For any nonnegative random variable $Y$ , we have (see (21.9) of Billingsley's Probability and measure):
$$E[Y] = \int Y dP = \int_0^\infty P[Y > t] dt. \tag{$*$}$$
For $M > 0$, substituting $Y$ in $(*)$ with $XI_{[X > M]}$ to
\begin{align}
\int XI_{[X > M]} dP &= \int_0^\infty P[XI_{[X > M]} > t]dt \\
&= \int_0^M P[XI_{[X > M]} > t]dt + \int_M^\infty P[XI_{[X > M]} > t]dt \\
&= MP[X > M] + \int_M^\infty P[X > t] dt \geq MP[X > M]. \tag{$**$}
\end{align}
The third equality holds because for every $t \in [0, M]$, $\{XI_{[X > M]} > t\} = \{X > M\}$, and for every $t > M$, $\{XI_{[X > M]} > t\} = \{X > t\}$.
To wit, say, if we want to show for every $t \in [0, M]$, $\{XI_{[X > M]} > t\} = \{X > M\}$, just note
\begin{align}
\{XI_{[X > M]} > t\} &= (\{XI_{[X > M]} > t\} \cap \{X > M\}) \cup (\{XI_{[X > M]} > t\} \cap \{X \leq M\}) \\
&= (\{X > t\} \cap \{X > M\}) \cup (\{0 > t\} \cap \{X \leq M\}) \\
&= \{X > M\} \cup \varnothing = \{X > M\}.
\end{align}
Similarly it is easy to show for every $t > M$, $\{XI_{[X > M]} > t\} = \{X > t\}$.
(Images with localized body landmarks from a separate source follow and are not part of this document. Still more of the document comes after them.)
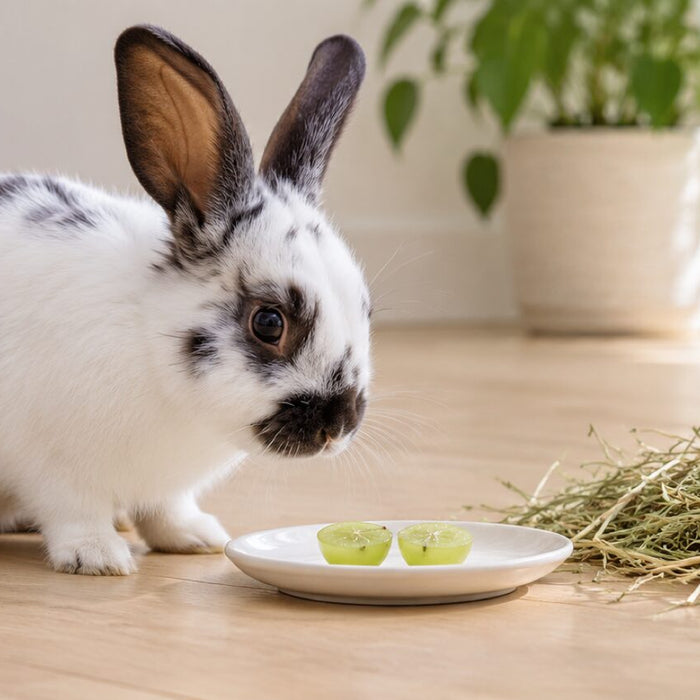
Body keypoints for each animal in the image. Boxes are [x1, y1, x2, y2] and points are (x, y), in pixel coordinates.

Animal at [0, 25, 370, 575]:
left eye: (366, 308)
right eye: (269, 323)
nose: (338, 426)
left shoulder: (164, 487)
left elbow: (165, 510)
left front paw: (197, 538)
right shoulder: (53, 466)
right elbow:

Assume that $X$ is integrable (i.e., $E[|X|]< \infty$), then the left hand side of $(**)$ converges to $0$ as $M \to \infty$, by the dominated convergence theorem. It then follows that
$$0 \geq \limsup_{M \to \infty} MP[X > M] \geq \liminf_{M \to \infty} MP[X > M] \geq 0.$$
Hence the result follows.
Remark: This proof uses some measure theory, which I think is worthwhile as the proof assuming the existence of densities doesn't address a majority class of random variables, for example, discrete random variables such as binomial and Poisson.